■ Problem statement
Copy every line of the records below, keeping each word, letter, and line break unchanged.

============

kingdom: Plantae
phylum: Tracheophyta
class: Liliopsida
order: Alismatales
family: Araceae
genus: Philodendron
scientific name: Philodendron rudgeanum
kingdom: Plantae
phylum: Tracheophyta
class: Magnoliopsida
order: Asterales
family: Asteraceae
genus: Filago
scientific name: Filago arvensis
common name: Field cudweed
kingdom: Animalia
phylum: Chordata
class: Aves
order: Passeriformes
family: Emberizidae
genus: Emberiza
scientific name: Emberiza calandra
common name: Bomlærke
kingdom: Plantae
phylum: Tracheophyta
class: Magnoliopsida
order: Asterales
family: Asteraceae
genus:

============

■ Output for this exercise
kingdom: Plantae
phylum: Tracheophyta
class: Liliopsida
order: Alismatales
family: Araceae
genus: Philodendron
scientific name: Philodendron rudgeanum
kingdom: Plantae
phylum: Tracheophyta
class: Magnoliopsida
order: Asterales
family: Asteraceae
genus: Filago
scientific name: Filago arvensis
common name: Field cudweed
kingdom: Animalia
phylum: Chordata
class: Aves
order: Passeriformes
family: Emberizidae
genus: Emberiza
scientific name: Emberiza calandra
common name: Bomlærke
kingdom: Plantae
phylum: Tracheophyta
class: Magnoliopsida
order: Asterales
family: Asteraceae
genus:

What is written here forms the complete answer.